QUOTED PASSAGE:
Institutionally, the Senate was stirring after a long hibernation and beginning to rediscover its constitutional powers following the radical change wrought to its composition by the introduction of proportional representation in 1949. Growing focus on broad analysis of the Senate’s constitutional potential rather than on the apparent minutiae of the standing orders is, therefore, not surprising.

There were at least two more attempts to compile editions of annotated standing orders. While he was Clerk, Rupert Loof produced a consolidated version of rulings of the President from 1903 to 1960 with a new index.[9] In the Preface to the work, dated 30 September 1963, he mentioned that a comprehensive set of standing orders showing alterations and additions since 1903, and renumbering, was in preparation but no further trace of that work has been found.[10] Another attempt is mentioned in the department’s second annual report, in 1983–84, as a Bicentenary Publications project being undertaken by the Table Office. It was proposed to trace the history and development of the standing orders since their adoption by the Senate in 1903.[11] After initial work on copying and indexing the 1903 debates, the project appears to have stalled although, as with the 1938 MS, the work done in indexing the 1903 debates has been used extensively in the preparation of this volume. Possible reasons for the discontinuation of the project include the increase in the size of the Senate in 1984, from 64 to 76, and the consequently greater demand on the advisory and support services of the department. Associated factors include the focus on planning for the new building, particularly the information systems required to support the operations of the Table Office, and the development of a revised set of standing orders which closely followed the move to the new Parliament House in 1988. Any of these factors could have diverted effort from the project which is not mentioned again in the department’s annals. It may simply have been a case of underestimating the scale of the project and overestimating the capacity of the office to manage it as an adjunct to its ‘normal’ work.

SUPPLIED ENTRIES:
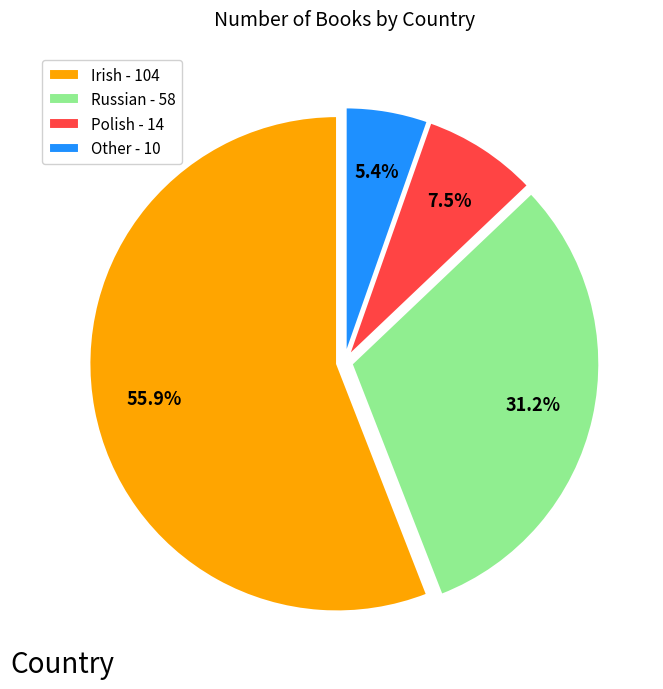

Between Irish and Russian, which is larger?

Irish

==

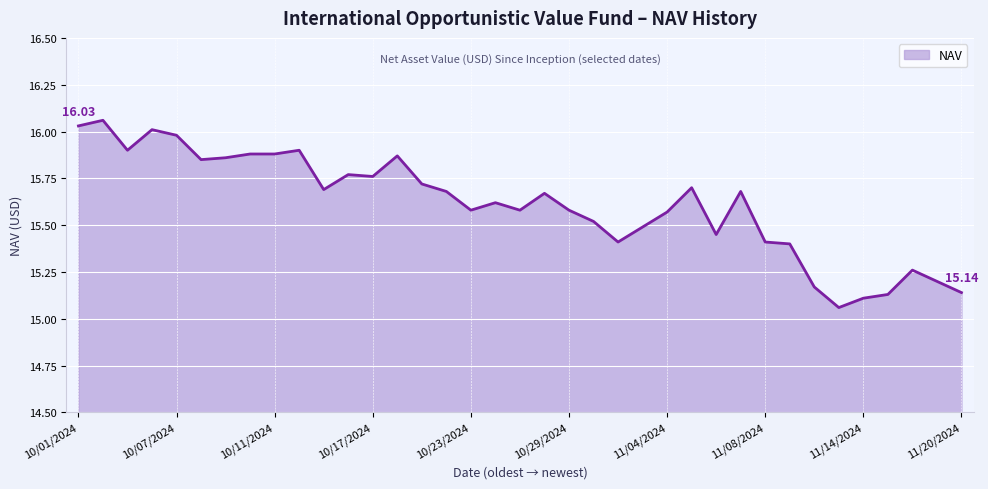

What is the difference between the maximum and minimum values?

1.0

...

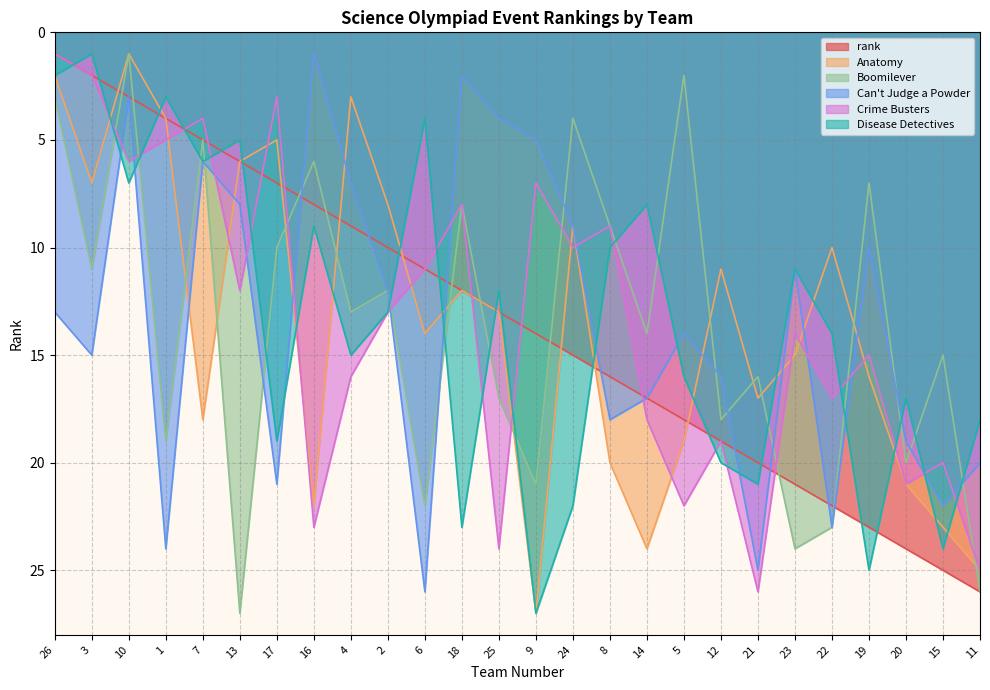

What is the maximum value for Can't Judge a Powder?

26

REQUIREMENT A:
Write out everything in the Senate standing orders passage from "Institutionally, the Senate" down to "therefore, not surprising.".
REQUIREMENT B:
Condense the paragraph of the Senate standing orders passage that begins "There were at least two more attempts" into a bulleted list that keeps its main facts.

RESPONSE A:
Institutionally, the Senate was stirring after a long hibernation and beginning to rediscover its constitutional powers following the radical change wrought to its composition by the introduction of proportional representation in 1949. Growing focus on broad analysis of the Senate’s constitutional potential rather than on the apparent minutiae of the standing orders is, therefore, not surprising.

RESPONSE B:
- There were at least two more attempts to compile annotated standing orders.
- While Clerk, Rupert Loof produced a consolidated version of the President's rulings from 1903 to 1960, with a new index.
- His preface, dated 30 September 1963, said a comprehensive set of standing orders showing alterations, additions and renumbering since 1903 was in preparation. No further trace of it has been found.
- The department's second annual report, in 1983–84, mentions a Bicentenary Publications project by the Table Office. Its aim was to trace the history and development of the standing orders since the Senate adopted them in 1903.
- After initial copying and indexing of the 1903 debates, the project appears to have stalled. Like the 1938 MS, that indexing work has been used extensively in preparing this volume.
- Possible reasons for stopping include:
  - the Senate's growth from 64 to 76 in 1984, which put greater demand on the department's services
  - the focus on planning for the new building, especially the Table Office's information systems
  - the development of revised standing orders after the 1988 move to the new Parliament House
- The project is not mentioned again in the department's annals. Its scale may have been underestimated, and the office's capacity to manage it alongside normal work overestimated.